Veo mejor las cesiones que se han hecho a equipos alemanes de alto nivel o incluso a españoles. Sin entrar en las rivalidades que podamos tener en tierras germanas, detengámonos en las patrias. El Madrid ha cedido jugadores al Sevilla e incluso el Valencia se ha interesado por alguno de los nuestros. ¿Son hostiles ambas entidades al Real Madrid? Sin duda, y forma parte de su idiosincrasia detestar al Madrid, aborrecerlo y perjudicarlo siempre que puedan.

Si nos interesamos por alguno de sus jugadores, nos remitirán a la cláusula de rescisión, se negarán a negociar y además utilizarán todos los medios de comunicación a su alcance para hablar de prepotencia, dominación, etc. Si, por último, el jugador en cuestión acaba en nuestro club, cada vez que juegue en su anterior casa se le insultará y vejará como el traidor que se le considera.

¿Deberíamos seguir cediendo jugadores al Sevilla y Valencia? Desde luego. Sin alcanzar el nivel de exigencia del Madrid (desengañémonos, nadie lo tiene en el mundo), son clubes que suelen competir en Europa hasta avanzado el calendario, tienen la obligación de pelear en la liga para estar lo más arriba posible (hablamos de puestos que garanticen competición europea) y asumen como objetivo la Copa del Rey, terreno más accesible no por sus capacidades sino por el despiste que a veces les supone a los grandes.

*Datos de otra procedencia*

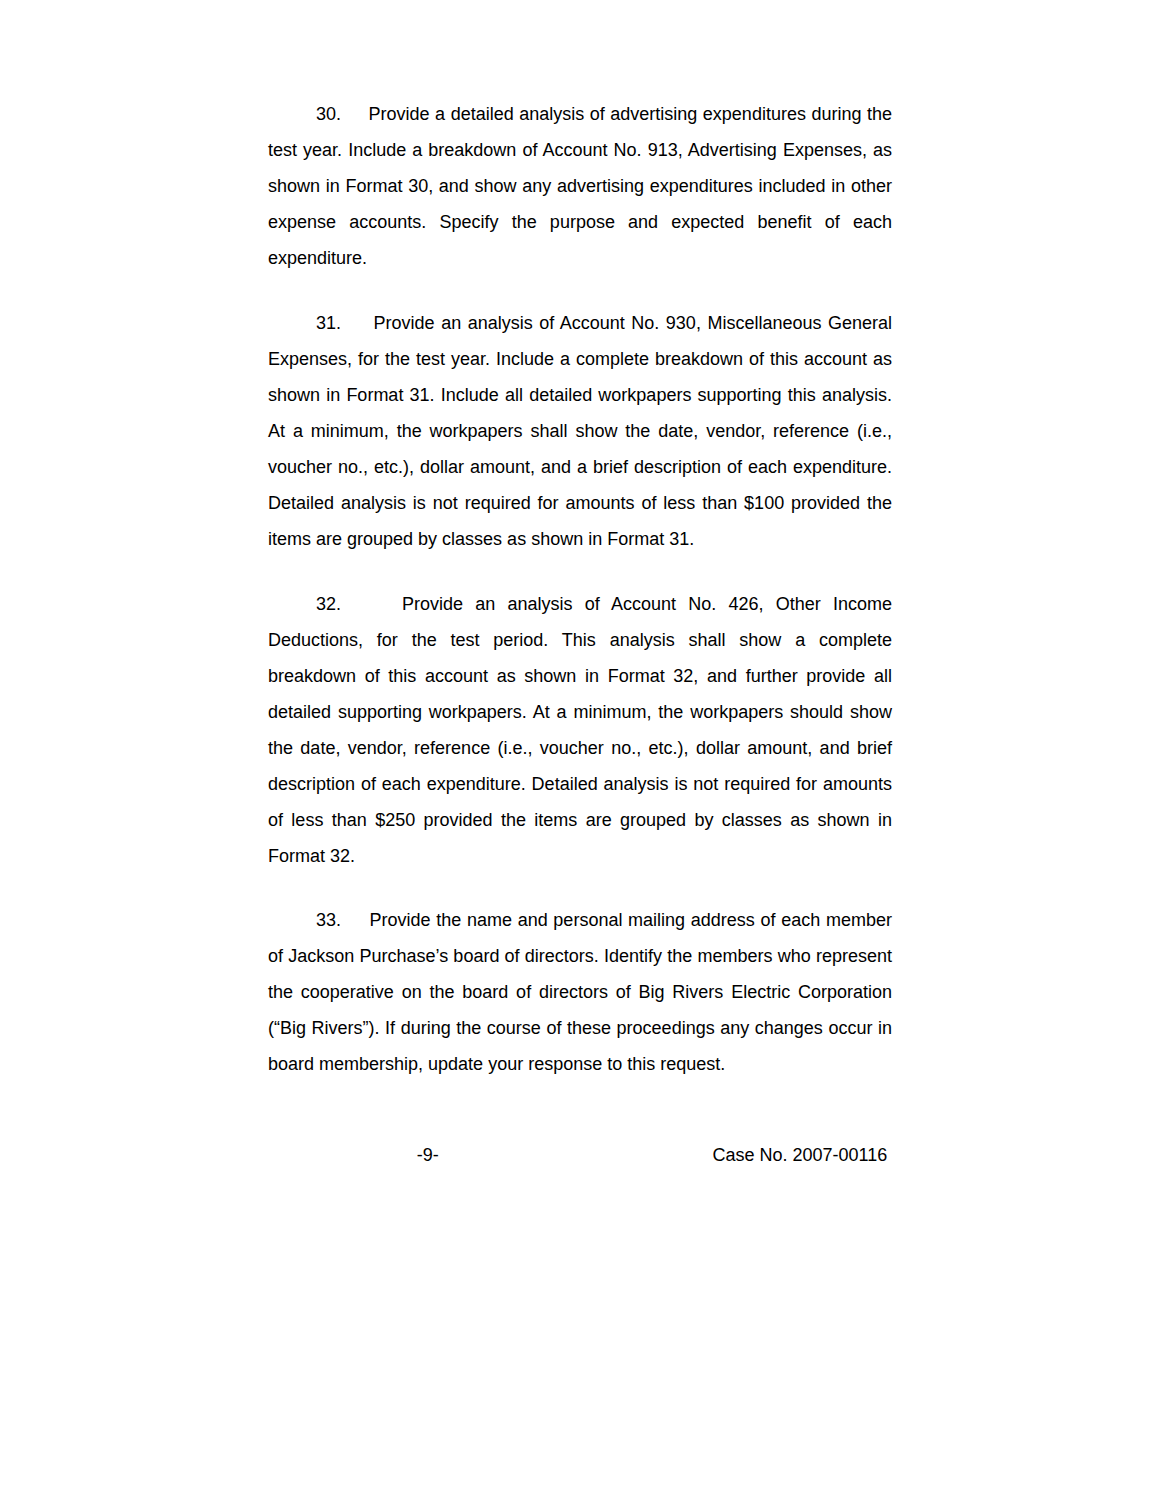30. Provide a detailed analysis of advertising expenditures during the test year. Include a breakdown of Account No. 913, Advertising Expenses, as shown in Format 30, and show any advertising expenditures included in other expense accounts. Specify the purpose and expected benefit of each expenditure.
31. Provide an analysis of Account No. 930, Miscellaneous General Expenses, for the test year. Include a complete breakdown of this account as shown in Format 31. Include all detailed workpapers supporting this analysis. At a minimum, the workpapers shall show the date, vendor, reference (i.e., voucher no., etc.), dollar amount, and a brief description of each expenditure. Detailed analysis is not required for amounts of less than $100 provided the items are grouped by classes as shown in Format 31.
32. Provide an analysis of Account No. 426, Other Income Deductions, for the test period. This analysis shall show a complete breakdown of this account as shown in Format 32, and further provide all detailed supporting workpapers. At a minimum, the workpapers should show the date, vendor, reference (i.e., voucher no., etc.), dollar amount, and brief description of each expenditure. Detailed analysis is not required for amounts of less than $250 provided the items are grouped by classes as shown in Format 32.
33. Provide the name and personal mailing address of each member of Jackson Purchase’s board of directors. Identify the members who represent the cooperative on the board of directors of Big Rivers Electric Corporation (“Big Rivers”). If during the course of these proceedings any changes occur in board membership, update your response to this request.
-9- Case No. 2007-00116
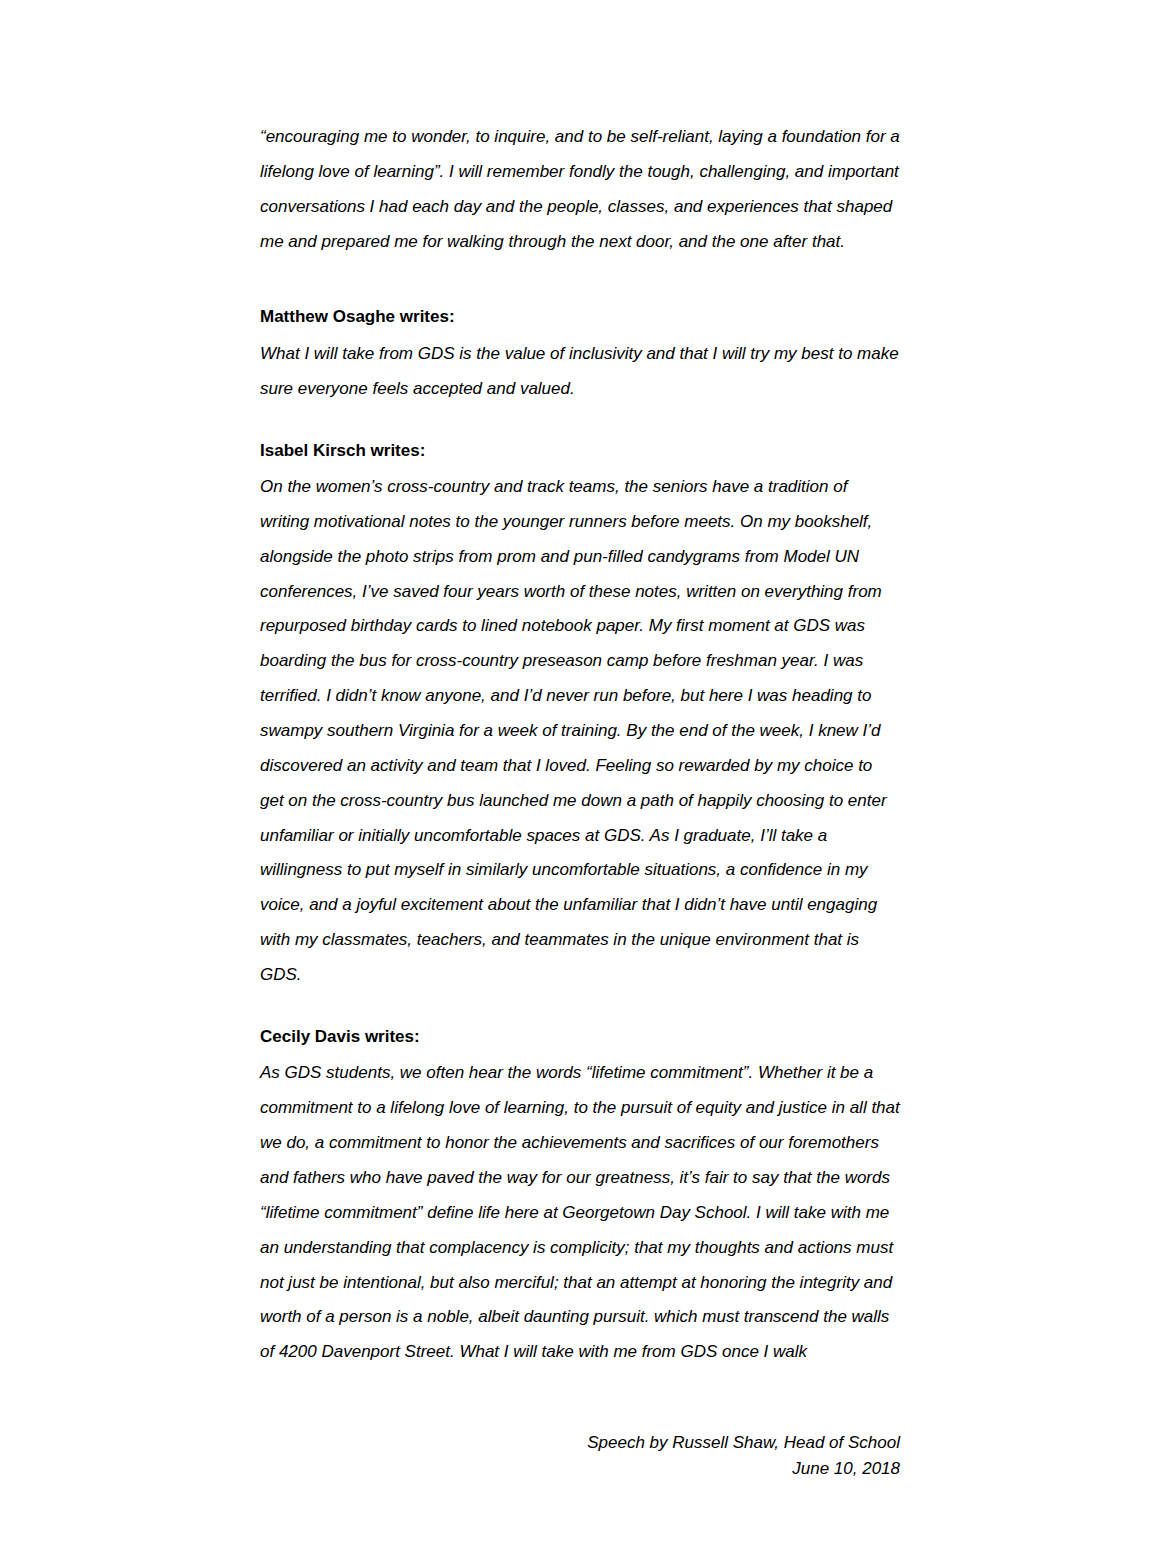“encouraging me to wonder, to inquire, and to be self-reliant, laying a foundation for a lifelong love of learning”. I will remember fondly the tough, challenging, and important conversations I had each day and the people, classes, and experiences that shaped me and prepared me for walking through the next door, and the one after that.
Matthew Osaghe writes:
What I will take from GDS is the value of inclusivity and that I will try my best to make sure everyone feels accepted and valued.
Isabel Kirsch writes:
On the women’s cross-country and track teams, the seniors have a tradition of writing motivational notes to the younger runners before meets. On my bookshelf, alongside the photo strips from prom and pun-filled candygrams from Model UN conferences, I’ve saved four years worth of these notes, written on everything from repurposed birthday cards to lined notebook paper. My first moment at GDS was boarding the bus for cross-country preseason camp before freshman year. I was terrified. I didn’t know anyone, and I’d never run before, but here I was heading to swampy southern Virginia for a week of training. By the end of the week, I knew I’d discovered an activity and team that I loved. Feeling so rewarded by my choice to get on the cross-country bus launched me down a path of happily choosing to enter unfamiliar or initially uncomfortable spaces at GDS. As I graduate, I’ll take a willingness to put myself in similarly uncomfortable situations, a confidence in my voice, and a joyful excitement about the unfamiliar that I didn’t have until engaging with my classmates, teachers, and teammates in the unique environment that is GDS.
Cecily Davis writes:
As GDS students, we often hear the words “lifetime commitment”. Whether it be a commitment to a lifelong love of learning, to the pursuit of equity and justice in all that we do, a commitment to honor the achievements and sacrifices of our foremothers and fathers who have paved the way for our greatness, it’s fair to say that the words “lifetime commitment” define life here at Georgetown Day School. I will take with me an understanding that complacency is complicity; that my thoughts and actions must not just be intentional, but also merciful; that an attempt at honoring the integrity and worth of a person is a noble, albeit daunting pursuit. which must transcend the walls of 4200 Davenport Street. What I will take with me from GDS once I walk
Speech by Russell Shaw, Head of School
June 10, 2018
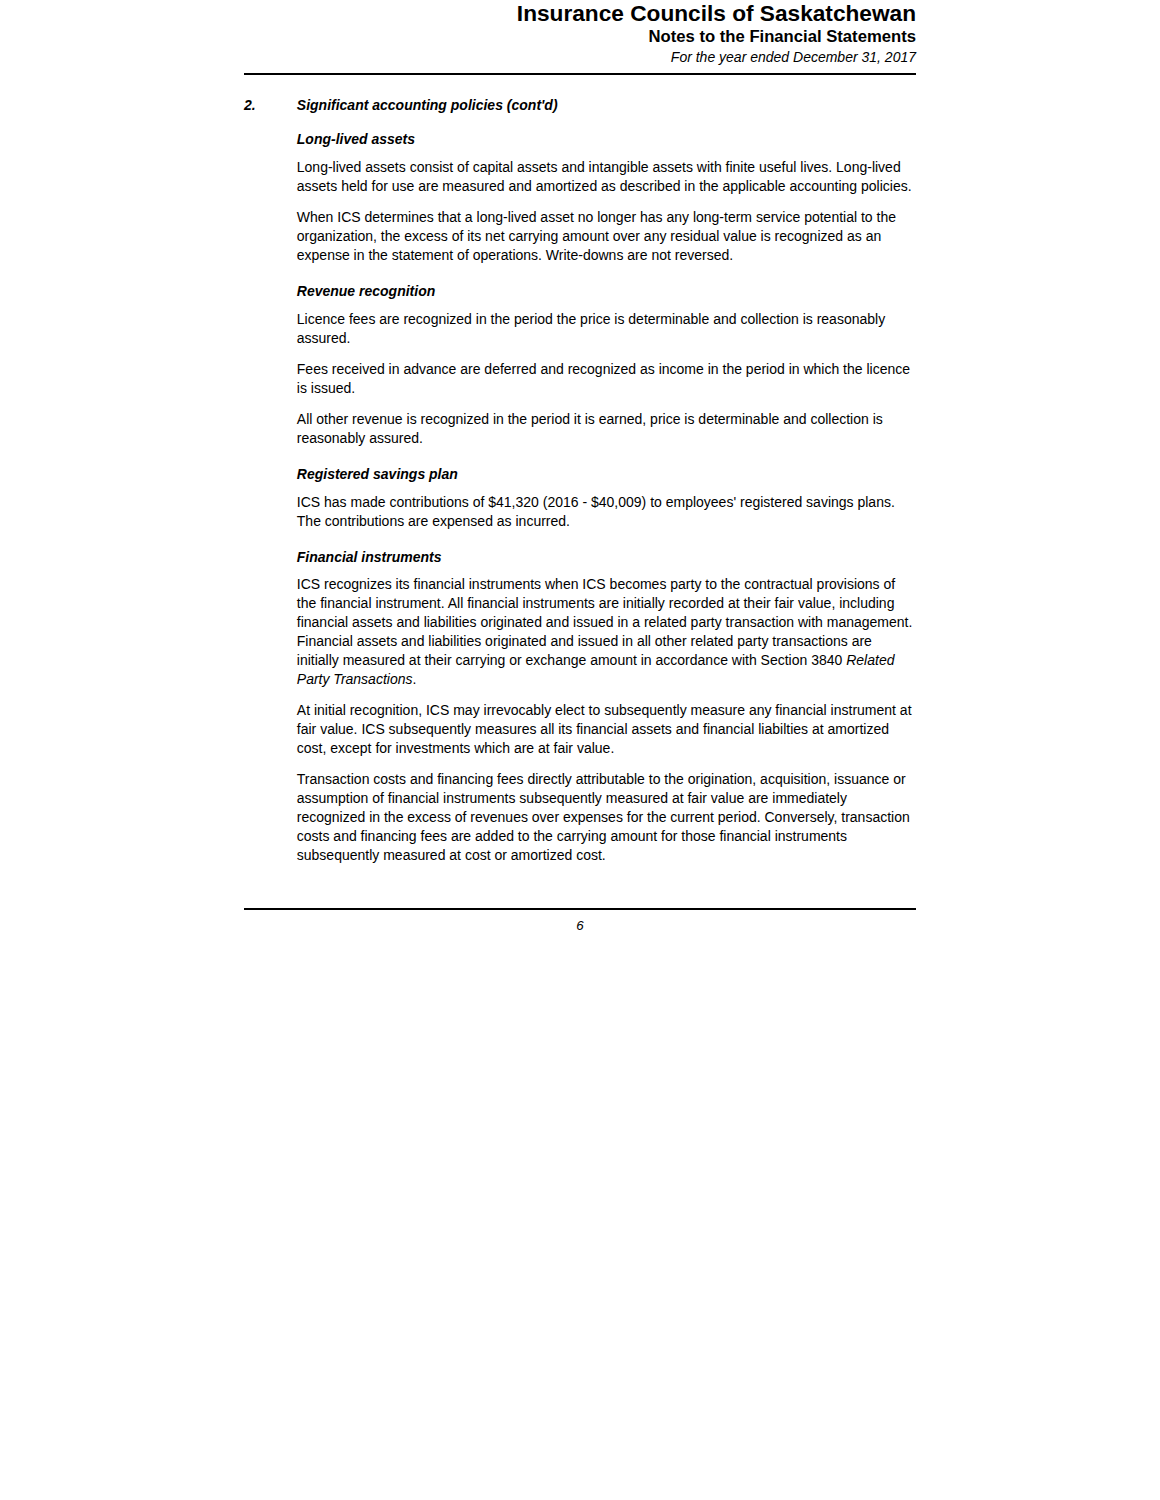Insurance Councils of Saskatchewan
Notes to the Financial Statements
For the year ended December 31, 2017
2. Significant accounting policies (cont'd)
Long-lived assets
Long-lived assets consist of capital assets and intangible assets with finite useful lives. Long-lived assets held for use are measured and amortized as described in the applicable accounting policies.
When ICS determines that a long-lived asset no longer has any long-term service potential to the organization, the excess of its net carrying amount over any residual value is recognized as an expense in the statement of operations. Write-downs are not reversed.
Revenue recognition
Licence fees are recognized in the period the price is determinable and collection is reasonably assured.
Fees received in advance are deferred and recognized as income in the period in which the licence is issued.
All other revenue is recognized in the period it is earned, price is determinable and collection is reasonably assured.
Registered savings plan
ICS has made contributions of $41,320 (2016 - $40,009) to employees' registered savings plans. The contributions are expensed as incurred.
Financial instruments
ICS recognizes its financial instruments when ICS becomes party to the contractual provisions of the financial instrument. All financial instruments are initially recorded at their fair value, including financial assets and liabilities originated and issued in a related party transaction with management. Financial assets and liabilities originated and issued in all other related party transactions are initially measured at their carrying or exchange amount in accordance with Section 3840 Related Party Transactions.
At initial recognition, ICS may irrevocably elect to subsequently measure any financial instrument at fair value. ICS subsequently measures all its financial assets and financial liabilties at amortized cost, except for investments which are at fair value.
Transaction costs and financing fees directly attributable to the origination, acquisition, issuance or assumption of financial instruments subsequently measured at fair value are immediately recognized in the excess of revenues over expenses for the current period. Conversely, transaction costs and financing fees are added to the carrying amount for those financial instruments subsequently measured at cost or amortized cost.
6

Como ya han leído al principio, las cesiones no son un quid pro quo, sino más bien un do ut des. Te doy para que me des, no cariño ni un trato preferente, que no lo quiero ni falta que me hace viniendo de según y quién, sino que te entrego un infante para que me forjes un candidato capaz de formar parte del Real Madrid. Y eso, clubes “amables” como el Valladolid va a ser difícil que nos lo proporcionen.